Rewrite the entries starting at the line that contains "寿沿江黄制置七首 其一, 寿沿江黄制置七首" and ending at the end of the entries, substituting "graph" for "chart" and leaving everything else unchanged. Omit the pictures from your answer.

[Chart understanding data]
----

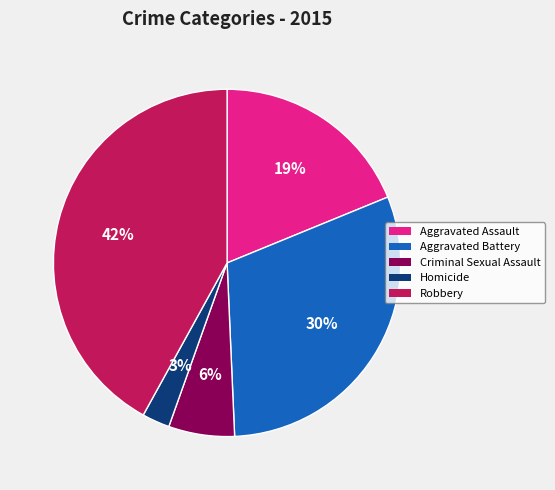

Is there any slice that represents more than half of the pie?

No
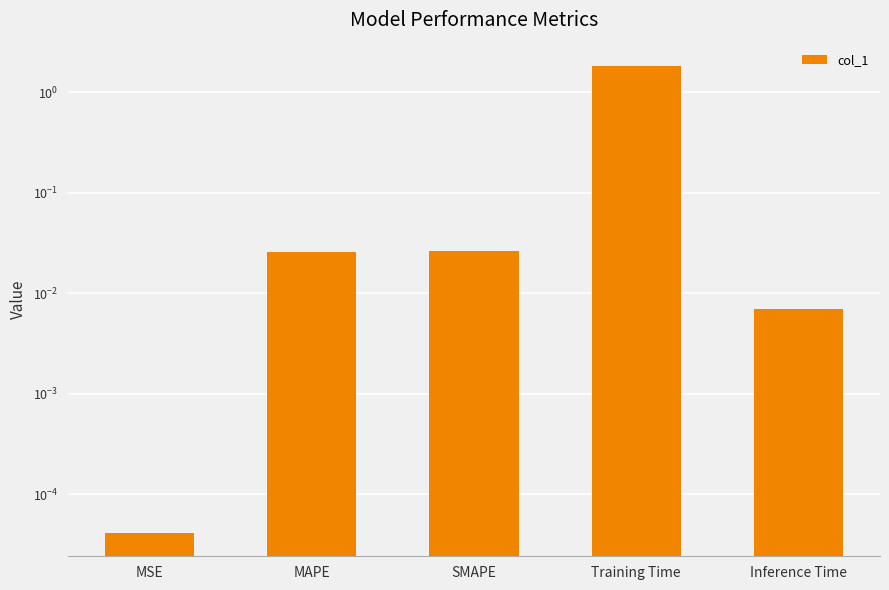

Which has a higher value, MSE or Training Time?

Training Time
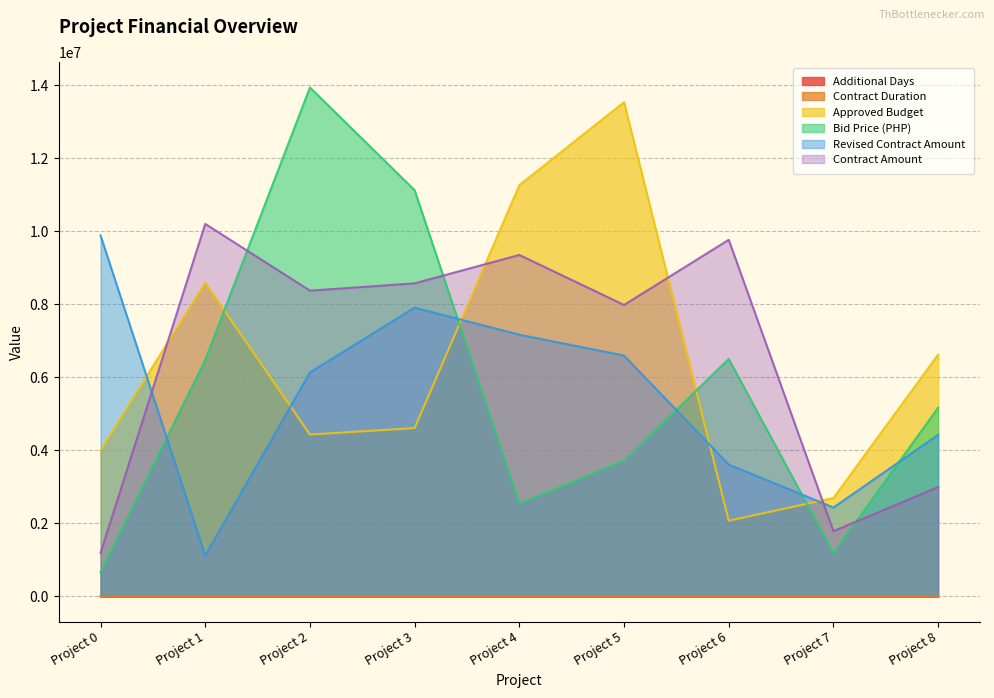

At Project 3, list the series in order from largest to smallest.

Bid Price (PHP), Contract Amount, Revised Contract Amount, Approved Budget, Contract Duration, Additional Days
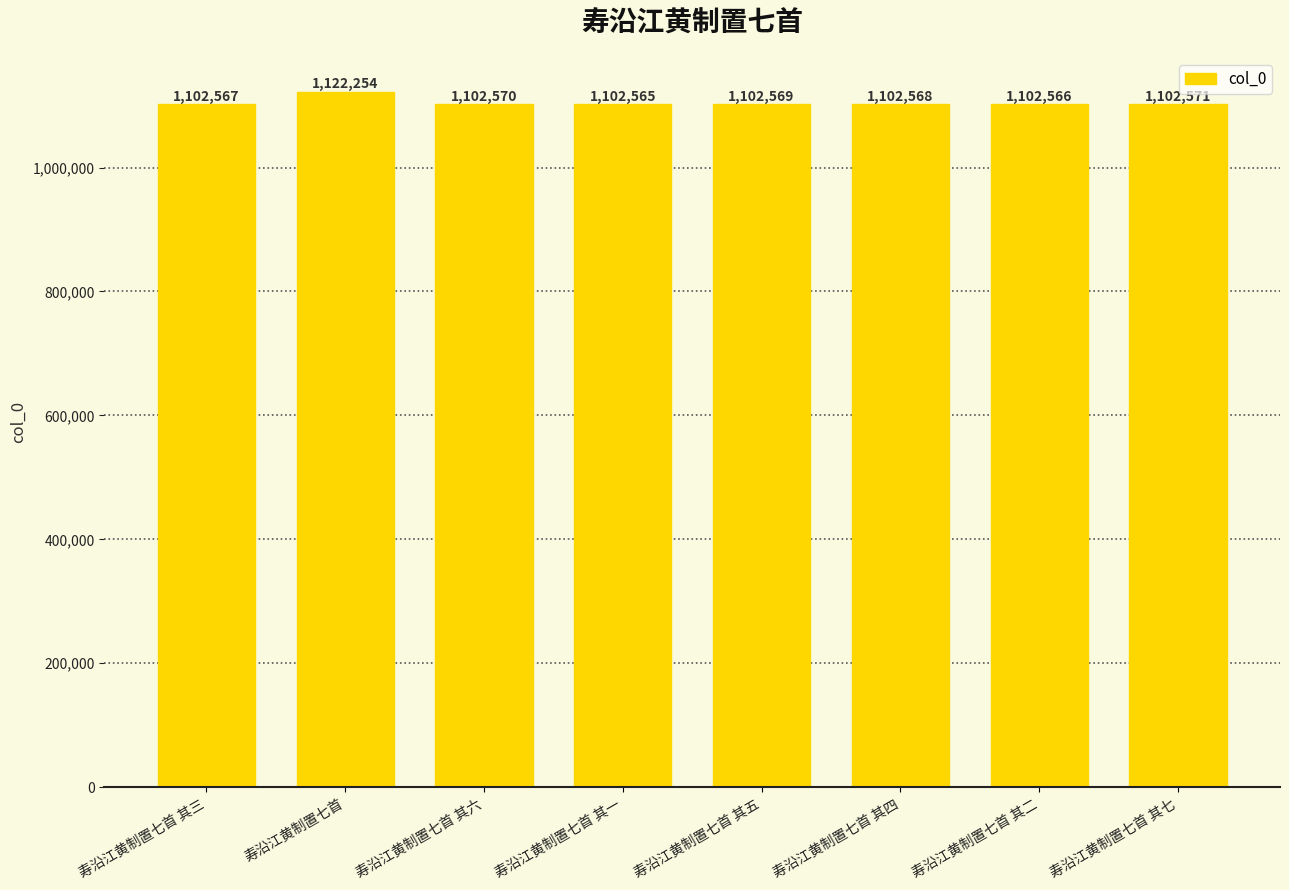

List the labels in order of value, smallest first.

寿沿江黄制置七首 其一, 寿沿江黄制置七首 其二, 寿沿江黄制置七首 其三, 寿沿江黄制置七首 其四, 寿沿江黄制置七首 其五, 寿沿江黄制置七首 其六, 寿沿江黄制置七首 其七, 寿沿江黄制置七首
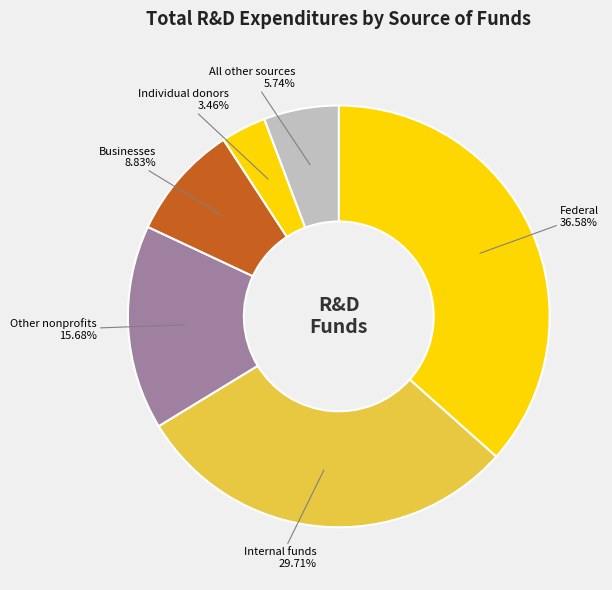

Does Businesses represent more than half of the total?

No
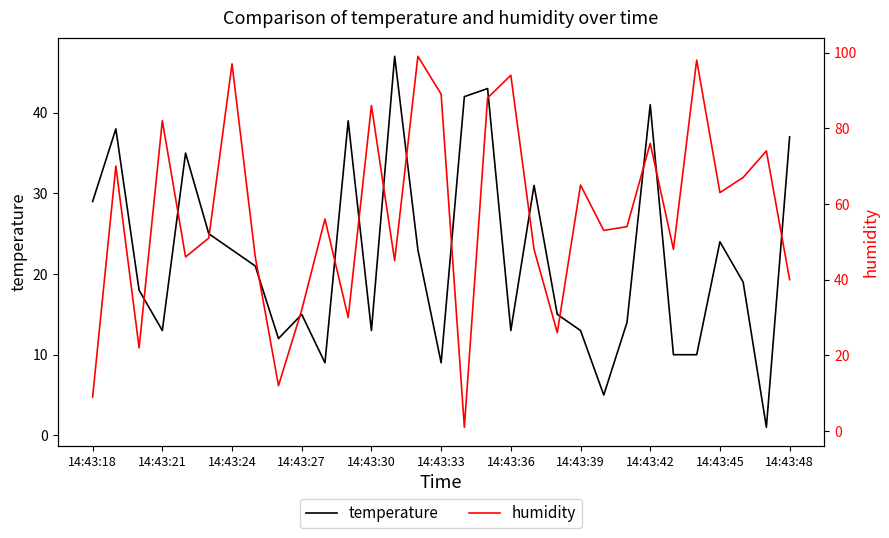

Does the chart have visible grid lines?

No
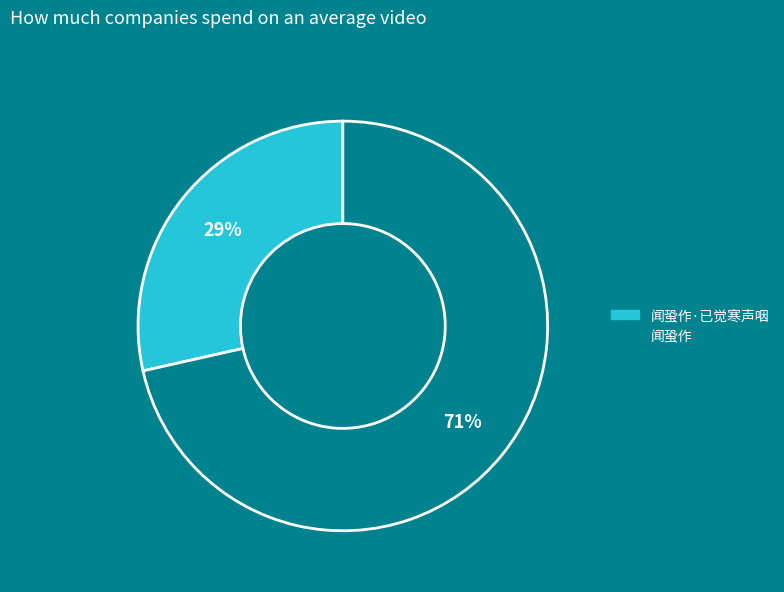

Is there a majority slice in this chart?

Yes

----

Output below:
寿沿江黄制置七首 其一, 寿沿江黄制置七首 其二, 寿沿江黄制置七首 其三, 寿沿江黄制置七首 其四, 寿沿江黄制置七首 其五, 寿沿江黄制置七首 其六, 寿沿江黄制置七首 其七, 寿沿江黄制置七首

Does Businesses represent more than half of the total?

No

Does the graph have visible grid lines?

No

Is there a majority slice in this graph?

Yes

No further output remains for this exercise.